------ Input data

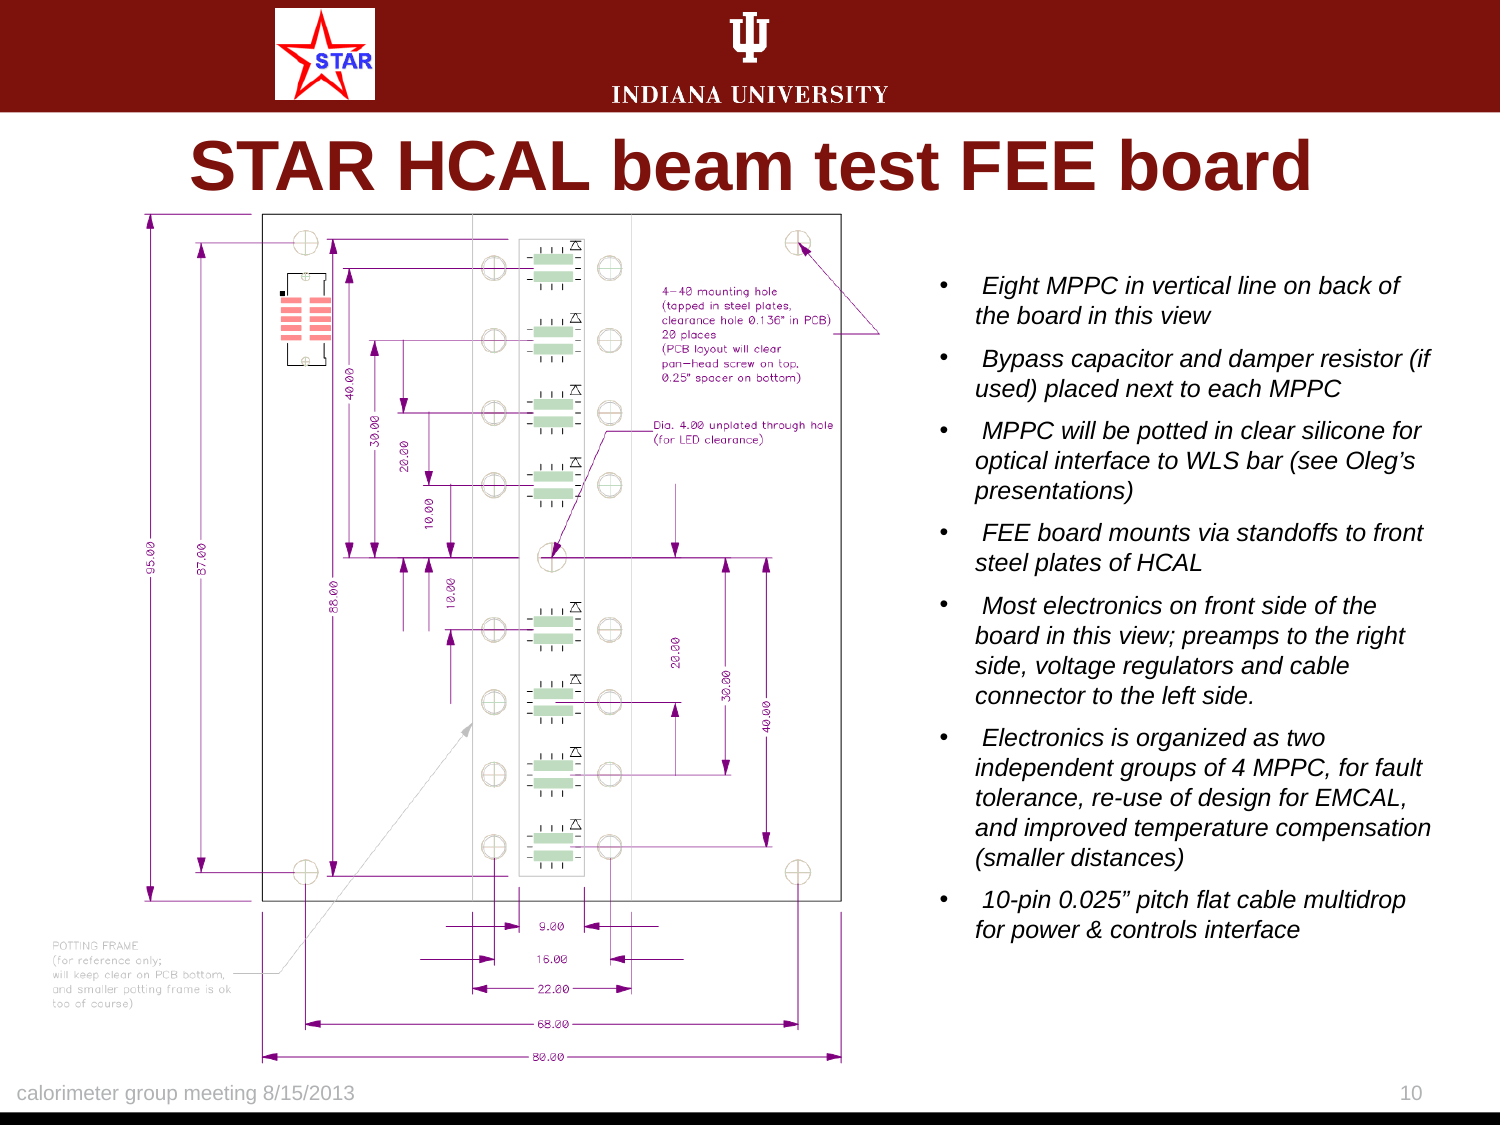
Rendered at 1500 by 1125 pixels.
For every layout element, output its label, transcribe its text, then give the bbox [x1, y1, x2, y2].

text_box Eight MPPC in vertical line on back of the board in this view Bypass capacitor and damper resistor (if used) placed next to each MPPC MPPC will be potted in clear silicone for optical interface to WLS bar (see Oleg’s presentations) FEE board mounts via standoffs to front steel plates of HCAL Most electronics on front side of the board in this view; preamps to the right side, voltage regulators and cable connector to the left side. Electronics is organized as two independent groups of 4 MPPC, for fault tolerance, re-use of design for EMCAL, and improved temperature compensation (smaller distances) 10-pin 0.025” pitch flat cable multidrop for power & controls interface [924, 262, 1450, 952]
picture [612, 12, 888, 103]
picture [37, 199, 883, 1076]
title STAR HCAL beam test FEE board [87, 112, 1417, 213]
picture [275, 8, 375, 100]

------------

§ Task statement: Would you return the data exactly as written, without the pictures?

§ Solved problem:
Rendered at 1500 by 1125 pixels.
For every layout element, output its label, transcribe its text, then give the bbox [x1, y1, x2, y2].

text_box Eight MPPC in vertical line on back of the board in this view Bypass capacitor and damper resistor (if used) placed next to each MPPC MPPC will be potted in clear silicone for optical interface to WLS bar (see Oleg’s presentations) FEE board mounts via standoffs to front steel plates of HCAL Most electronics on front side of the board in this view; preamps to the right side, voltage regulators and cable connector to the left side. Electronics is organized as two independent groups of 4 MPPC, for fault tolerance, re-use of design for EMCAL, and improved temperature compensation (smaller distances) 10-pin 0.025” pitch flat cable multidrop for power & controls interface [924, 262, 1450, 952]
picture [612, 12, 888, 103]
picture [37, 199, 883, 1076]
title STAR HCAL beam test FEE board [87, 112, 1417, 213]
picture [275, 8, 375, 100]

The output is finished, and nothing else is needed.